A coin is tossed 400 times. Find the probability of getting between 185 and 215 heads.
X ~ Bin(400, 0.5) μ = 200, σ = √(400 × 0.25) = 10 With continuity correction: P(184.5 < X < 215.5) z₁ = (184.5 - 200) / 10 = -1.55 z₂ = (215.5 - 200) / 10 = 1.55 P = Φ(1.55) - Φ(-1.55) = 0.939 - 0.061 = **0.878 ≈ 88%**
An insurance company holds 10,000 policies. The probability of a claim is 1%; payout is $50,000. The average premium must cover 99% of scenarios. What is the minimum premium?
Number of claims X ~ Bin(10000, 0.01) ≈ N(100, 99) σ_X ≈ 9.95 99th percentile: X₀.₉₉ = 100 + 2.33 × 9.95 ≈ 123.2 Max payout in 99% of scenarios: 123.2 × $50,000 = $6.16M Min premium per policy: $6.16M / 10,000 = **$616** (At E[payout] = 100 × $50,000 = $5M, a $500 premium would have been too low!)
A fair coin is tossed 400 times. By the CLT, the number of heads $X \approx N(200, 100)$. What is the probability $185 \leq X \leq 215$ (with continuity correction)?
$\mu = 200$, $\sigma = \sqrt{400\cdot 0.25} = 10$. With continuity correction $z = \pm 15.5/10 = \pm 1.55$, so $\Phi(1.55) - \Phi(-1.55) \approx 0.878$. The CLT turns the binomial into a normal at large $n$.
The CLT - The Crown of Probability Theory
This theorem unifies everything studied so far and opens the door to statistics.

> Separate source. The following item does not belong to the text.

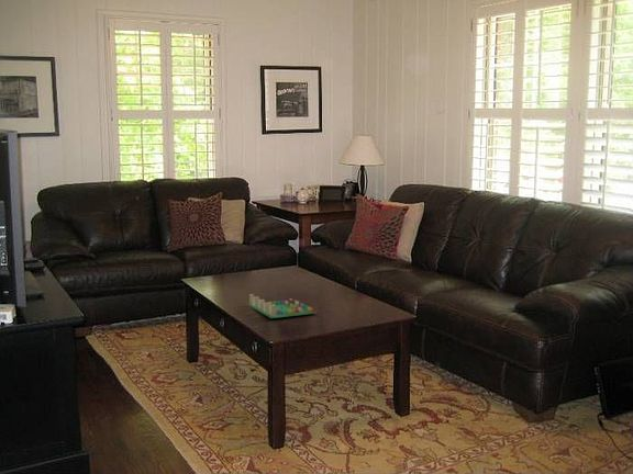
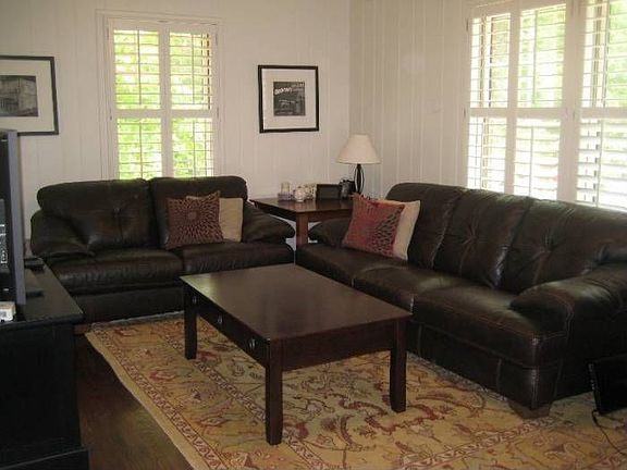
- board game [248,293,318,319]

- Confidence Intervals — Built directly on the CLT
- Hypothesis Testing — Z-tests and t-tests rely on normality
- Regression — OLS estimators are normal by the CLT
- Bayesian Statistics — The posterior distribution is often approximately normal
- Machine Learning — SGD, BatchNorm, weight initialization - the CLT is everywhere
Итоги
- **CLT:** the sum of n i.i.d. variables → normal distribution as n → ∞
- **Universality:** holds for ANY distribution with finite variance
- **Formula:** $Z_n = \frac{S_n - n\mu}{\sigma\sqrt{n}} \to N(0, 1)$
- **Standard error:** $SE = \sigma/\sqrt{n}$ - decreases slowly!

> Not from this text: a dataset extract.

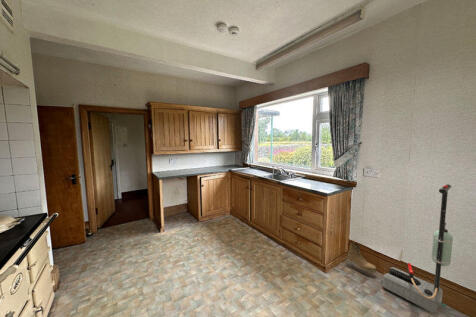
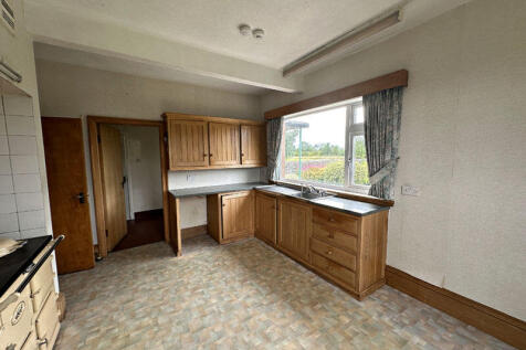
- boot cleaning station [346,183,454,314]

- **In practice:** Bin(n, p) ≈ N(np, npq) when np ≥ 5 and nq ≥ 5
- **Limitations:** does not apply when variance is infinite (e.g., Cauchy)
Вопросы для размышления
- Return to the Galton board: how does it visually demonstrate "order from chaos"?

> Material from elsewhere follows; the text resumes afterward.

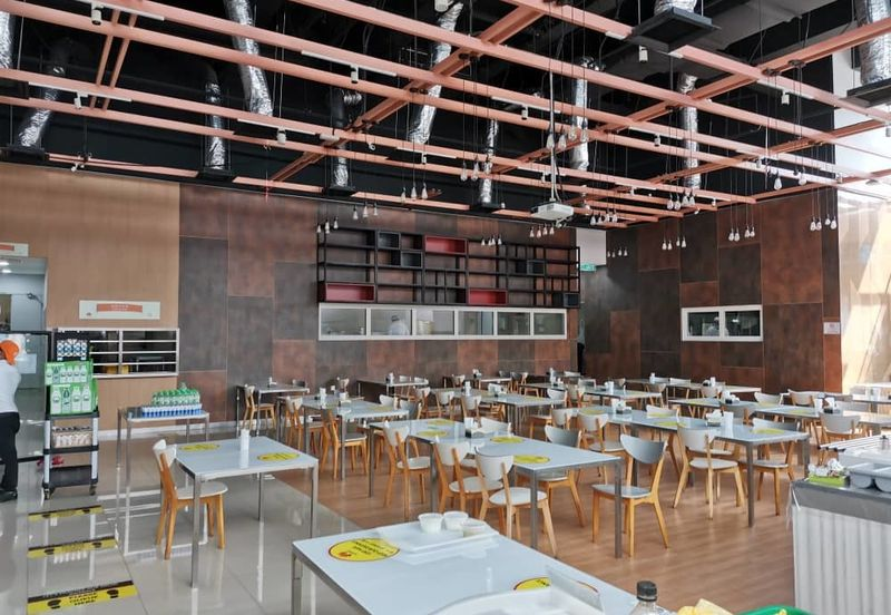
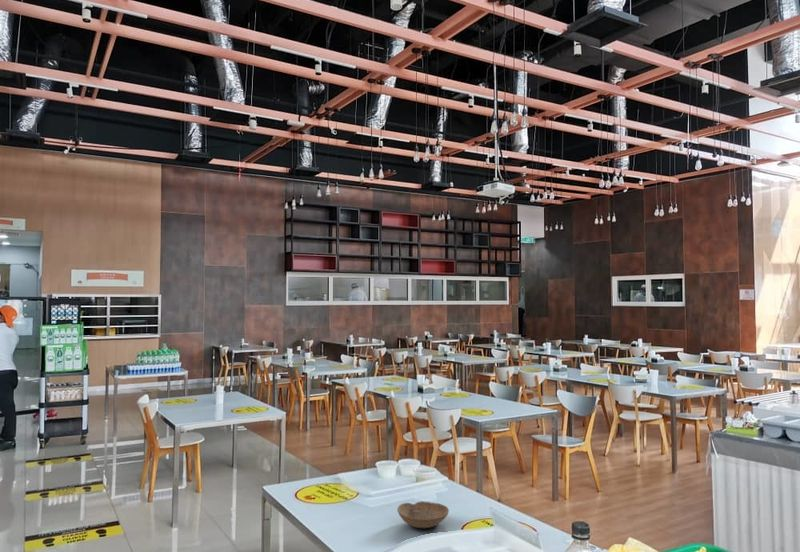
+ bowl [396,500,450,529]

- Why does the CLT explain why height, IQ, and measurement errors are normally distributed?
- A sociologist wants to reduce a poll's margin of error from 3% to 1%. By how much will the cost of the survey increase?
- What do the CLT and mini-batch SGD in neural networks have in common?